─── PROVIDED PASSAGE ───
Across the United States, municipalities are under pressure to modernize aging water and wastewater infrastructure by improving efficiency, reducing maintenance costs and minimizing environmental risk. However, limited budgets, legacy equipment and lean staffing make it difficult to continue using traditional, manual processes.

System integration can offer a practical path forward. By connecting existing control hardware with cloud-based monitoring platforms, utilities can gain better visibility into equipment performance and alarm conditions without the need for full system overhauls.

A compelling example comes from a municipal pump station in Florida. The city implemented a targeted integration strategy to address a recurring overflow issue, streamline maintenance and build a scalable foundation for long-term system improvements.

Recurring Spills

Like many municipalities, this one historically relied on field staff to visit each lift station daily and log pump runtimes from hour meters. This process consumed valuable labor hours and often delayed the city’s response to emerging problems.


One station in particular had become a chronic concern. Overflows were occurring without a clear root cause. Operators suspected stormwater infiltration but had limited data to confirm the theory. Despite increased site visits and manual flow estimations, the problem persisted.This station became the pilot site for a new approach. The city explored remote monitoring as a path toward better visibility and proactive maintenance.

Implementing Remote Monitoring

A remote monitoring system designed specifically for wastewater applications was selected for the task. This technology leverages a compact cellular remote terminal unit (RTU) and a secure cloud dashboard. The system delivers up-to-date performance data and alarm notifications to any internet-connected device, eliminating the need for daily on-site visits. Installing the system in an existing control panel presented some typical integration challenges:

  • Space limitations required creative mounting of the RTU.
  • Electrical constraints meant adding a power supply and auxiliary contacts for monitoring.
  • Legacy motor starters had to be outfitted with auxiliary contacts to track run status and detect overloads.

Despite these hurdles, the retrofit was completed without major panel upgrades, showing the adaptability of the monitoring system in real-world conditions. Once online, the system monitored key signals including:

  • Pump runtimes and overload trips
  • Wet well levels and high-level alarms
  • Phase loss or reversal
  • Motor current (for high draw or dry run detection)
  • Volumetric inflow and daily flow calculations

All data was transmitted every 10 minutes, with real-time alerts triggered for critical conditions. Operators could now monitor their stations from a central dashboard, configure reports and receive SMS/email notifications for issues like high water levels or pump faults.

Detecting the Source of Infiltration

The impact of the integrated monitoring solution was almost immediate.


Using the cloud dashboard, operators correlated inflow spikes at the problem lift station with local rainfall events. By cross-referencing runtime logs and alarm history, they traced the source of the overflow problem to several open cleanouts at a nearby gas station. These openings allowed stormwater to flood the sanitary sewer during heavy rains, causing surges the system was not designed to handle.
───
REQUIREMENT 1 – Reproduce the rows below without any change, from the line containing "class: Mammalia" through the last of the rows.
─── ENTRIES SHOWN ───
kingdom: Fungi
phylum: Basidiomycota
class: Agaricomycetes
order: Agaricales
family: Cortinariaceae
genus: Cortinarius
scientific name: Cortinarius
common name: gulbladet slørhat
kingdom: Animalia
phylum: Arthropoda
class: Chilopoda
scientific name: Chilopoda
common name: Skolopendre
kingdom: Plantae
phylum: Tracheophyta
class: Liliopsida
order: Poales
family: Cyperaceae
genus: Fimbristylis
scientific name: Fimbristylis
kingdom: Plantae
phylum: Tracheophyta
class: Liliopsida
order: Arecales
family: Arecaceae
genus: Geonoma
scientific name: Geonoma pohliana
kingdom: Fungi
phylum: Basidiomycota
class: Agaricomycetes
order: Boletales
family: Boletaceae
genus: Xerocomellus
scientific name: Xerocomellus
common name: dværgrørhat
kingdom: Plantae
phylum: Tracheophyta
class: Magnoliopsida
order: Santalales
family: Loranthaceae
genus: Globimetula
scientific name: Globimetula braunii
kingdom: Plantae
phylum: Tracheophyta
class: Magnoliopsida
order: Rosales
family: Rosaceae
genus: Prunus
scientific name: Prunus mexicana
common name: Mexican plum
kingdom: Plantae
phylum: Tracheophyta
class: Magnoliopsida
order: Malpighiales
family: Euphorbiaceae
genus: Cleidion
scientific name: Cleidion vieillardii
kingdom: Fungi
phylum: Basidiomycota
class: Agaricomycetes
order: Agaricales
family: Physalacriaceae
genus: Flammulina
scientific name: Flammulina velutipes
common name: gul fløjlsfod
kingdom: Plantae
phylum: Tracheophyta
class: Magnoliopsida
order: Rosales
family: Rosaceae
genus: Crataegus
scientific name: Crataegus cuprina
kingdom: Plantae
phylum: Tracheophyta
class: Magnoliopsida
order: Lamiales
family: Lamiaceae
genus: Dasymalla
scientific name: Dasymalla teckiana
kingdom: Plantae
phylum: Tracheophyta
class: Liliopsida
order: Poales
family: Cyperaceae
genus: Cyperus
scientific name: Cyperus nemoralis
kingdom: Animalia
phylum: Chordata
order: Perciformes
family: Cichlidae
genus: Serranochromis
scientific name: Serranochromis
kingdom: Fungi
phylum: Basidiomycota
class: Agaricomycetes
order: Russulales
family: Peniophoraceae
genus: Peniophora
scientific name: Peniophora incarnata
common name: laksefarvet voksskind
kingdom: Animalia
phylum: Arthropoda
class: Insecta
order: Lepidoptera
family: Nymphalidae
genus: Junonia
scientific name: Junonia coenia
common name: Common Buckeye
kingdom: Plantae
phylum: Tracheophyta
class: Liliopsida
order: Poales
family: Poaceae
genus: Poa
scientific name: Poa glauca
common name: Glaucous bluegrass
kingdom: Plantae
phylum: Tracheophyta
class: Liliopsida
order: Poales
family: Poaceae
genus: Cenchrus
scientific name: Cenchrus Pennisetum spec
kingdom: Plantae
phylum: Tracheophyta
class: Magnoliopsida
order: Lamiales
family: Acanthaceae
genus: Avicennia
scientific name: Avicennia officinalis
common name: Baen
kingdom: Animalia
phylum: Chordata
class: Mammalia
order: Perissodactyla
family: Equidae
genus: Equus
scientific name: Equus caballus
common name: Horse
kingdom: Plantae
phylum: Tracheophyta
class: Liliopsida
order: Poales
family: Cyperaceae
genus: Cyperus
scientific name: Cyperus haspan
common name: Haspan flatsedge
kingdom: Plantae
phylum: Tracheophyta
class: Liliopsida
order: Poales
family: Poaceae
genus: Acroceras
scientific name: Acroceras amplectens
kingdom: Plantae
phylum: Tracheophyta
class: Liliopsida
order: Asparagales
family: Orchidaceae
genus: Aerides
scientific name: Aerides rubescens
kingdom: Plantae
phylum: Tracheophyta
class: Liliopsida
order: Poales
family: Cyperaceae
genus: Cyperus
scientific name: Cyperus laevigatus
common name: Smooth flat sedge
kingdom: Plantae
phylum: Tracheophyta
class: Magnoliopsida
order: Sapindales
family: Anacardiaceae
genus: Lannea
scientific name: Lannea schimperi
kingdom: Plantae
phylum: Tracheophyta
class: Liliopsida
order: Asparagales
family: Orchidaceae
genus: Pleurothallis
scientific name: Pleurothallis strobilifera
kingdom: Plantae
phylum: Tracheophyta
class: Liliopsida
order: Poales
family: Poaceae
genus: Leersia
───
REQUIREMENT 2 – Write out the stretch of the water infrastructure passage from "Despite these hurdles, the" through "or pump faults.", word for word.

FULL RESPONSE 1 –
class: Mammalia
order: Perissodactyla
family: Equidae
genus: Equus
scientific name: Equus caballus
common name: Horse
kingdom: Plantae
phylum: Tracheophyta
class: Liliopsida
order: Poales
family: Cyperaceae
genus: Cyperus
scientific name: Cyperus haspan
common name: Haspan flatsedge
kingdom: Plantae
phylum: Tracheophyta
class: Liliopsida
order: Poales
family: Poaceae
genus: Acroceras
scientific name: Acroceras amplectens
kingdom: Plantae
phylum: Tracheophyta
class: Liliopsida
order: Asparagales
family: Orchidaceae
genus: Aerides
scientific name: Aerides rubescens
kingdom: Plantae
phylum: Tracheophyta
class: Liliopsida
order: Poales
family: Cyperaceae
genus: Cyperus
scientific name: Cyperus laevigatus
common name: Smooth flat sedge
kingdom: Plantae
phylum: Tracheophyta
class: Magnoliopsida
order: Sapindales
family: Anacardiaceae
genus: Lannea
scientific name: Lannea schimperi
kingdom: Plantae
phylum: Tracheophyta
class: Liliopsida
order: Asparagales
family: Orchidaceae
genus: Pleurothallis
scientific name: Pleurothallis strobilifera
kingdom: Plantae
phylum: Tracheophyta
class: Liliopsida
order: Poales
family: Poaceae
genus: Leersia

FULL RESPONSE 2 –
Despite these hurdles, the retrofit was completed without major panel upgrades, showing the adaptability of the monitoring system in real-world conditions. Once online, the system monitored key signals including:

  • Pump runtimes and overload trips
  • Wet well levels and high-level alarms
  • Phase loss or reversal
  • Motor current (for high draw or dry run detection)
  • Volumetric inflow and daily flow calculations

All data was transmitted every 10 minutes, with real-time alerts triggered for critical conditions. Operators could now monitor their stations from a central dashboard, configure reports and receive SMS/email notifications for issues like high water levels or pump faults.